Aristotle told us we only know what we experience. David Hume held that the self was just connected to experiences. William James postulated a stream of consciousness based on experience, but thought there was something more in the process but he wasn’t sure what it was. His student, John Dewey, said that that “something more” occasionally produced thoughts of great importance. This was best expressed by Josiah Royce, who said that many important thoughts and conclusions occur without analysis and without experience, and this is the fundamental basis of perceptual knowledge. Descartes said there must be some important aspect of mind that is not physical. Bishop Berkeley told us no experience is real; everything is in our stimuli, in the mind.

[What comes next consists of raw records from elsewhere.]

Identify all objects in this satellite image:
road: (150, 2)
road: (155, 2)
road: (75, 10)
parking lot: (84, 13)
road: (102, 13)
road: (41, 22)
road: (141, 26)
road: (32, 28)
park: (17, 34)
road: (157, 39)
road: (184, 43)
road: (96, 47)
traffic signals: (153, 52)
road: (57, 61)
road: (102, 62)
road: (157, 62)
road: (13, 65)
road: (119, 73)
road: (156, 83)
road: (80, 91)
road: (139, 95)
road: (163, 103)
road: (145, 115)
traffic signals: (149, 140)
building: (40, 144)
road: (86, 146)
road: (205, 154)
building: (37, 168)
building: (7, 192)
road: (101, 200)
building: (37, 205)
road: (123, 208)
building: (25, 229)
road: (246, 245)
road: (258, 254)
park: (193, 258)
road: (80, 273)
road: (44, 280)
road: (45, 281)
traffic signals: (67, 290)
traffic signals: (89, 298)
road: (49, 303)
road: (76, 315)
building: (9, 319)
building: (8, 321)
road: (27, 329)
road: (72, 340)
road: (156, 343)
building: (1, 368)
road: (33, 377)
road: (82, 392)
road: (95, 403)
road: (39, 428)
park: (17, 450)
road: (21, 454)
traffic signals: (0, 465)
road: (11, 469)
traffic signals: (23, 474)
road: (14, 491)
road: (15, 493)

Daniel Dennet wrote that the brain itself is biological, but thought and consciousness are not.
Perceptual research strongly favors the biological theories, but it tells us that experience is not the only process. Much elaboration occurs in the brain, without obviously thinking about it. We don’t have neurological explanations for this.
He recalled a recent study (Kiani & Shadlen, Science, 2009) that showed that individual nerve cells in the parietal lobe gave animals reliability of interpretation, accuracy of choice, and confidence in decision. This discovery of such a graded response in individual cells is astounding, implying that individual cells can estimate probabilities. It denies the proposition that brain cell function is all-or-none, which has been a standard assumption.

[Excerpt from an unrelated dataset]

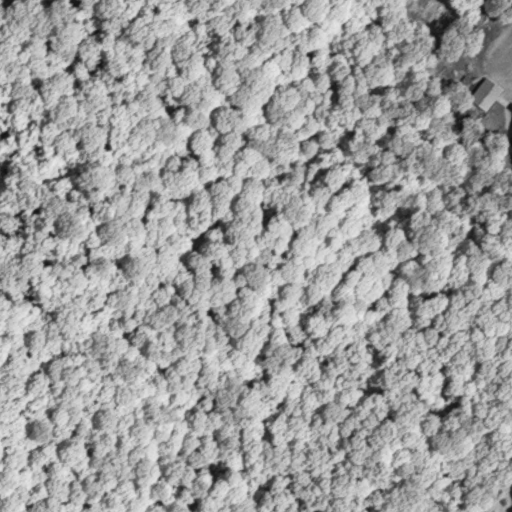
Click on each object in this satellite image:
building: (480, 94)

Mr. Long concluded saying this is a very brief look at a new concept, competency based education. He hopes that it will spread from medicine throughout the education field. He expects that as it develops, we will increasingly rely on knowledge about how the brain learns.

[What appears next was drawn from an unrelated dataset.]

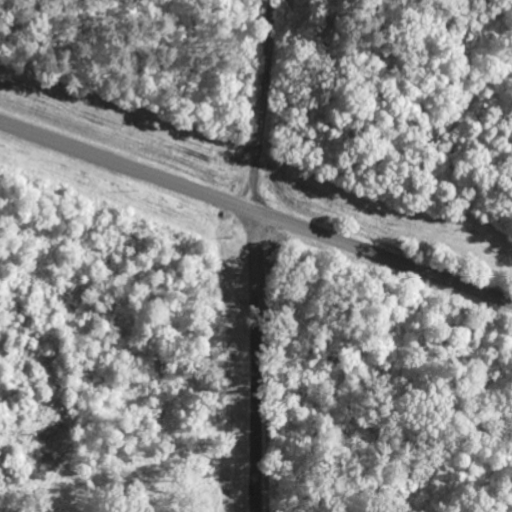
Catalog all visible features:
road: (263, 105)
road: (255, 211)
road: (257, 361)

He offered to answer questions.
One question was about the assumption that hoofbeats indicate horses and not zebras. Does this represent a hindrance by common teaching patterns to the kind of development he advocates? Mr. Long said such assumptions reflect perceptual learning. If you are in Washington, hoofbeats most likely do indicate horses.
Several questions dealt with concerns about what might be lost from by focus on demonstrable capabilities and what is left out from people’s training. Mr. Long’s answers indicated that care must be taken to keep the relevant skills and knowledge in the program, but he gave examples that indicated that substantial efficiencies can be gained with little or no loss.
One question dealt with motivation. Mr. Long observed that nobody knows how to motivate people. In his field, medicine, in general, there is a lack of focus on outcomes. The contributions and capabilities of a few people are known, because they are published, but for most practitioners, they are not.
Another person asked if statistical analyses might help focus on outcomes. Mr. Long gave one example where just such an approach had a dramatically positive effect in survival after heart surgery. But that is not common.
Another person pointed out that, although Mr. Long had spoken of neuroscience in connection with education, his examples were based entirely on behavior. Mr. Long acknowledged the point, and said, essentially, that is the current state of the field of neuroscience.
After the talk, Mr. Millstein presented to Mr. Long a plaque commemorating the occasion. He welcomed Mr. Long to membership in the Society. He announced the next meeting and presentation. He made the parking announcement and other housekeeping announcements. Finally, at 9:45 pm, he adjourned the 2,261st meeting to the social hour.